* _WHAT THE TASK REQUIRES_
Show each line of the data below that has the string "rounded" in it.
━━━ PROVIDED RECORDS ━━━
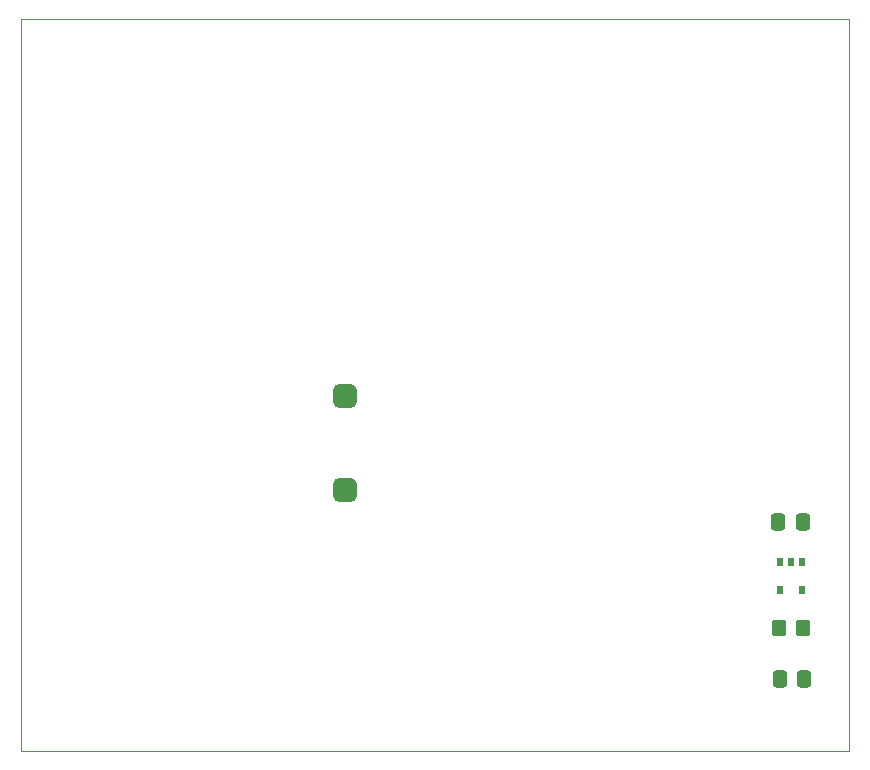
<source format=gbr>
%TF.GenerationSoftware,KiCad,Pcbnew,6.0.9+dfsg-1*%
%TF.CreationDate,2023-01-27T09:36:51-08:00*%
%TF.ProjectId,led_matrix_32x64_kicad,6c65645f-6d61-4747-9269-785f33327836,rev?*%
%TF.SameCoordinates,PX2efe460PY2edf448*%
%TF.FileFunction,Paste,Top*%
%TF.FilePolarity,Positive*%
%FSLAX46Y46*%
G04 Gerber Fmt 4.6, Leading zero omitted, Abs format (unit mm)*
G04 Created by KiCad (PCBNEW 6.0.9+dfsg-1) date 2023-01-27 09:36:51*
%MOMM*%
%LPD*%
G01*
G04 APERTURE LIST*
G04 Aperture macros list*
%AMRoundRect*
0 Rectangle with rounded corners*
0 $1 Rounding radius*
0 $2 $3 $4 $5 $6 $7 $8 $9 X,Y pos of 4 corners*
0 Add a 4 corners polygon primitive as box body*
4,1,4,$2,$3,$4,$5,$6,$7,$8,$9,$2,$3,0*
0 Add four circle primitives for the rounded corners*
1,1,$1+$1,$2,$3*
1,1,$1+$1,$4,$5*
1,1,$1+$1,$6,$7*
1,1,$1+$1,$8,$9*
0 Add four rect primitives between the rounded corners*
20,1,$1+$1,$2,$3,$4,$5,0*
20,1,$1+$1,$4,$5,$6,$7,0*
20,1,$1+$1,$6,$7,$8,$9,0*
20,1,$1+$1,$8,$9,$2,$3,0*%
G04 Aperture macros list end*
%TA.AperFunction,Profile*%
%ADD10C,0.100000*%
%TD*%
%ADD11RoundRect,0.250000X0.337500X0.475000X-0.337500X0.475000X-0.337500X-0.475000X0.337500X-0.475000X0*%
%ADD12R,0.510000X0.700000*%
%ADD13RoundRect,0.250000X-0.350000X-0.450000X0.350000X-0.450000X0.350000X0.450000X-0.350000X0.450000X0*%
%ADD14RoundRect,0.500000X0.500000X0.500000X-0.500000X0.500000X-0.500000X-0.500000X0.500000X-0.500000X0*%
G04 APERTURE END LIST*
D10*
X0Y0D02*
X70104000Y0D01*
X70104000Y0D02*
X70104000Y-61976000D01*
X0Y-61976000D02*
X70104000Y-61976000D01*
X0Y0D02*
X0Y-61976000D01*
D11*
%TO.C,C3*%
X66294000Y-55880000D03*
X64219000Y-55880000D03*
%TD*%
D12*
%TO.C,U2*%
X66101000Y-45978500D03*
X65151000Y-45978500D03*
X64201000Y-45978500D03*
X64201000Y-48298500D03*
X66101000Y-48298500D03*
%TD*%
D13*
%TO.C,R1*%
X64167000Y-51583500D03*
X66167000Y-51583500D03*
%TD*%
D14*
%TO.C,SW3*%
X27432000Y-31877000D03*
X27432000Y-39877000D03*
%TD*%
D11*
%TO.C,C2*%
X66167000Y-42545000D03*
X64092000Y-42545000D03*
%TD*%
M02*

</source>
━━━
* _RESULT_
0 Rectangle with rounded corners*
0 Add four circle primitives for the rounded corners*
0 Add four rect primitives between the rounded corners*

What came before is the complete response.